Exercise requirements: Quote the whole listing word for word, please.
_ _ _ _ _ _ _
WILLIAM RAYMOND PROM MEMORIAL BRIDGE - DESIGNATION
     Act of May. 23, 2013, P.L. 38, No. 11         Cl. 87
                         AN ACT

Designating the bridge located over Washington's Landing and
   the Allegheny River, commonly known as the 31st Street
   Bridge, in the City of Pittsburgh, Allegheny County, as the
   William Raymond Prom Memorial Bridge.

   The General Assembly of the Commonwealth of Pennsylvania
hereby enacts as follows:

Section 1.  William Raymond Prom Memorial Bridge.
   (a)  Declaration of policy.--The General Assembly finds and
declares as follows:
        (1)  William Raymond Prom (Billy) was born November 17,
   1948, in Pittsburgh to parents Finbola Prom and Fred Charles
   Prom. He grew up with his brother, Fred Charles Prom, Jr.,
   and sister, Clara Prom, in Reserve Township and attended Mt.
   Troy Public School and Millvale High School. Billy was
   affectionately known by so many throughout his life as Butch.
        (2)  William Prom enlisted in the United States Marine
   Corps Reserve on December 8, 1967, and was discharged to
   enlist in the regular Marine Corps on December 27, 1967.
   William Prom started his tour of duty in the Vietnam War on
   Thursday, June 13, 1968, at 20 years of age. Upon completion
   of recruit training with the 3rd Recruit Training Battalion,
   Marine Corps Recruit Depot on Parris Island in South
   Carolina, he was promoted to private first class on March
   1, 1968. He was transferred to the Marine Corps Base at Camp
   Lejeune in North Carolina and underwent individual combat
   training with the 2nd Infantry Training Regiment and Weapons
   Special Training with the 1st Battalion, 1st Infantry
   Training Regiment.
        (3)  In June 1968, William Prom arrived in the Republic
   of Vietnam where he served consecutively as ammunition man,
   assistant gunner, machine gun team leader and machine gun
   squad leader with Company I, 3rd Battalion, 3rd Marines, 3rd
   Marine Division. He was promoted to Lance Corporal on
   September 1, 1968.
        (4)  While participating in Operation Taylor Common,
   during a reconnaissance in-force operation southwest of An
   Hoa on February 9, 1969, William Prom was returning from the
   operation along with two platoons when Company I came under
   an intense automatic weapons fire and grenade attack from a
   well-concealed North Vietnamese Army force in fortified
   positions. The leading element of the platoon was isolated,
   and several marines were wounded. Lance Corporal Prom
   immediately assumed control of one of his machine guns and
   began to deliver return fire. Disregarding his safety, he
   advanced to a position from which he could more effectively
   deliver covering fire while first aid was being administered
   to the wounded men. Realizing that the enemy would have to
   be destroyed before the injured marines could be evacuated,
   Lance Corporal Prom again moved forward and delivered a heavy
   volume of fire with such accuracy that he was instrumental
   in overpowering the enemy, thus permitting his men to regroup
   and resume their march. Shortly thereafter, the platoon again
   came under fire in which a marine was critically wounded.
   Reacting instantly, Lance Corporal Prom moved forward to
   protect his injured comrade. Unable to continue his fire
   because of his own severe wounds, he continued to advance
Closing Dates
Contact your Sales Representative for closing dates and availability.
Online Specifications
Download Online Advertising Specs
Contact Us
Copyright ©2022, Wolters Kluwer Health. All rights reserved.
_ _ _ _ _ _ _
Task response:
WILLIAM RAYMOND PROM MEMORIAL BRIDGE - DESIGNATION
     Act of May. 23, 2013, P.L. 38, No. 11         Cl. 87
                         AN ACT

Designating the bridge located over Washington's Landing and
   the Allegheny River, commonly known as the 31st Street
   Bridge, in the City of Pittsburgh, Allegheny County, as the
   William Raymond Prom Memorial Bridge.

   The General Assembly of the Commonwealth of Pennsylvania
hereby enacts as follows:

Section 1.  William Raymond Prom Memorial Bridge.
   (a)  Declaration of policy.--The General Assembly finds and
declares as follows:
        (1)  William Raymond Prom (Billy) was born November 17,
   1948, in Pittsburgh to parents Finbola Prom and Fred Charles
   Prom. He grew up with his brother, Fred Charles Prom, Jr.,
   and sister, Clara Prom, in Reserve Township and attended Mt.
   Troy Public School and Millvale High School. Billy was
   affectionately known by so many throughout his life as Butch.
        (2)  William Prom enlisted in the United States Marine
   Corps Reserve on December 8, 1967, and was discharged to
   enlist in the regular Marine Corps on December 27, 1967.
   William Prom started his tour of duty in the Vietnam War on
   Thursday, June 13, 1968, at 20 years of age. Upon completion
   of recruit training with the 3rd Recruit Training Battalion,
   Marine Corps Recruit Depot on Parris Island in South
   Carolina, he was promoted to private first class on March
   1, 1968. He was transferred to the Marine Corps Base at Camp
   Lejeune in North Carolina and underwent individual combat
   training with the 2nd Infantry Training Regiment and Weapons
   Special Training with the 1st Battalion, 1st Infantry
   Training Regiment.
        (3)  In June 1968, William Prom arrived in the Republic
   of Vietnam where he served consecutively as ammunition man,
   assistant gunner, machine gun team leader and machine gun
   squad leader with Company I, 3rd Battalion, 3rd Marines, 3rd
   Marine Division. He was promoted to Lance Corporal on
   September 1, 1968.
        (4)  While participating in Operation Taylor Common,
   during a reconnaissance in-force operation southwest of An
   Hoa on February 9, 1969, William Prom was returning from the
   operation along with two platoons when Company I came under
   an intense automatic weapons fire and grenade attack from a
   well-concealed North Vietnamese Army force in fortified
   positions. The leading element of the platoon was isolated,
   and several marines were wounded. Lance Corporal Prom
   immediately assumed control of one of his machine guns and
   began to deliver return fire. Disregarding his safety, he
   advanced to a position from which he could more effectively
   deliver covering fire while first aid was being administered
   to the wounded men. Realizing that the enemy would have to
   be destroyed before the injured marines could be evacuated,
   Lance Corporal Prom again moved forward and delivered a heavy
   volume of fire with such accuracy that he was instrumental
   in overpowering the enemy, thus permitting his men to regroup
   and resume their march. Shortly thereafter, the platoon again
   came under fire in which a marine was critically wounded.
   Reacting instantly, Lance Corporal Prom moved forward to
   protect his injured comrade. Unable to continue his fire
   because of his own severe wounds, he continued to advance
Closing Dates
Contact your Sales Representative for closing dates and availability.
Online Specifications
Download Online Advertising Specs
Contact Us
Copyright ©2022, Wolters Kluwer Health. All rights reserved.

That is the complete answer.